“怎么搞来的,你别管,我交给你的任务是,你接药后立即交给组织。”
“我们在哪里交接不行?你干吗偏要去民丰旅馆?”
“你知道得越少越安全!事成之后,你一定会明白的。还有,你可以把述职报告一块交给组织,但一定要听我一句话,你在没拿到盘尼西林前,不能向任何人透露半点风声,包括我们的上级部门的任何人。”
“你怀疑我们内部有鬼?”
“没有!”
“总有你的理由。”
“保守秘密最好的方式,就是我知,你不知!卓立男同志,我们的任务是什么?”
“你想说什么就直说。”
“我们当前的任务是搞药。我们只需要搞来药,怎么送到根据地,那是他们的事。我们需要完成我们的任务,严守前期任务的秘密,才能保证后续任务的完成。一句话,越少人知道越安全。”
“哦!明白了。”
“明白就好,照我的安排去做。还有,明天起,你别来这里上班了,我们约定,十天之后的晚上,我会在那家馄饨铺等你。”
“我怎么觉得情况有点严重。”
“不是有点严重,是非常严重。”
“有危险吗?”
“还需要我说吗?”
“不管怎样,你要注意安全。”
“唉!安全!安全靠注意顶什么用!”
“还是要小心。”
“我知道。”
这天晚上,卓立男下班后,果真直接去了民丰旅馆。她在房间内左等右等,坐立不安,因而开始仔细地回忆,这段时间与孔立强相处工作的点点滴滴。

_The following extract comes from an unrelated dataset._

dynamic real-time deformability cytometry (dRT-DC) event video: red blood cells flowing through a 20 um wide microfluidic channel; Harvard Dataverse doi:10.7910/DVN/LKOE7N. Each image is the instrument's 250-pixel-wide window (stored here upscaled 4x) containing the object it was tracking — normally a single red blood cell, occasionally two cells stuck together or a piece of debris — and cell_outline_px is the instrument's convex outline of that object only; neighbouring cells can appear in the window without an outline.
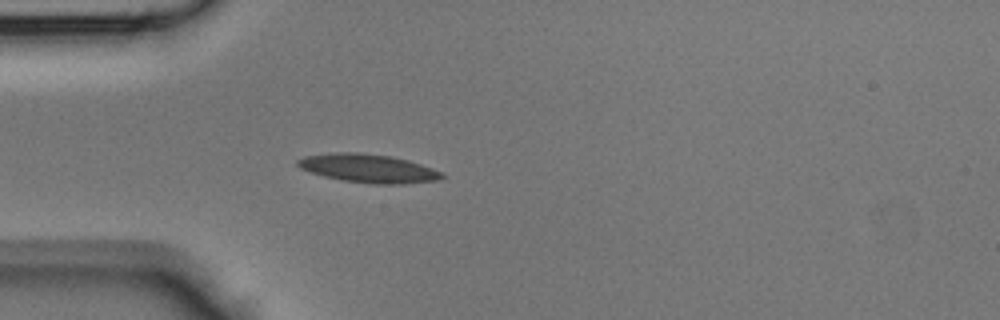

孔立强是一个守口如瓶的人,自从接受任务后,他似乎一直为此事忙碌,在不停地找人,不断地托关系。甚至,在孔立强与那些所谓商人朋友的片言只语中,卓立男隐隐察觉,他不是在为根据地买药,而是在商人间倒卖盘尼西林,也就有了前两天提意见的争执。
卓立男越想越后怕,难道是孔立强当真变节了吗?或者,他已经不再是坚定的共产党员,而是变成了一个投机分子?她忍不住开始胡思乱想。
她不断设想,又不断否定,以至于想到后来,孔立强的身影,越来越模糊,越来越叫人难猜。
时间在一分一秒地走,卓立男只觉得分分秒秒都是一种煎熬。实在熬不过时间的漫长,她站到了窗口,侧身隐在窗帘中,透过缝隙瞭望做窗外。
窗外,盛昌路尽收眼底,随着夜色渐渐深重,昏黄的路灯,显得孤独又落寞,路灯下,三三两两的行人来来往往,似乎谁也没有关心路灯的存在,路灯却在照亮着行人。
卓立男的心一动,路灯?有时候,孔立强不就像一盏路灯!他的面貌英俊,身板挺直,换掉身上的陈旧长衫,西装革履的他,完全可以是一个风流倜傥的人,却偏偏寡言少语,并不招人注目,却在带着自己一步一步往前走。
不招人注目?卓立男的心随之一荡,这家伙非但不招外人的注目,也不招自己的注目,平常在一起工作,只有两个人的时候,也是惜字如金,更少说闲话。她想到了说话,这才陡然想起,难得几次相互间的长聊,也都在聊工作,几乎没有说过半句工作之外的事。曾听孟铜介绍过,孔立强曾经用计劫过日本鬼子的军粮,为部队立过大功,却从来没听他自己提起过,这样一个人的心思,把什么都装在肚子里,是很难被人看透其心的,确实有强大的地下工作者该有的潜质。
那么,天生是吃潜伏饭的他,到底是一个怎样的人呢?卓立男看不透孔立强,只能耐心等待。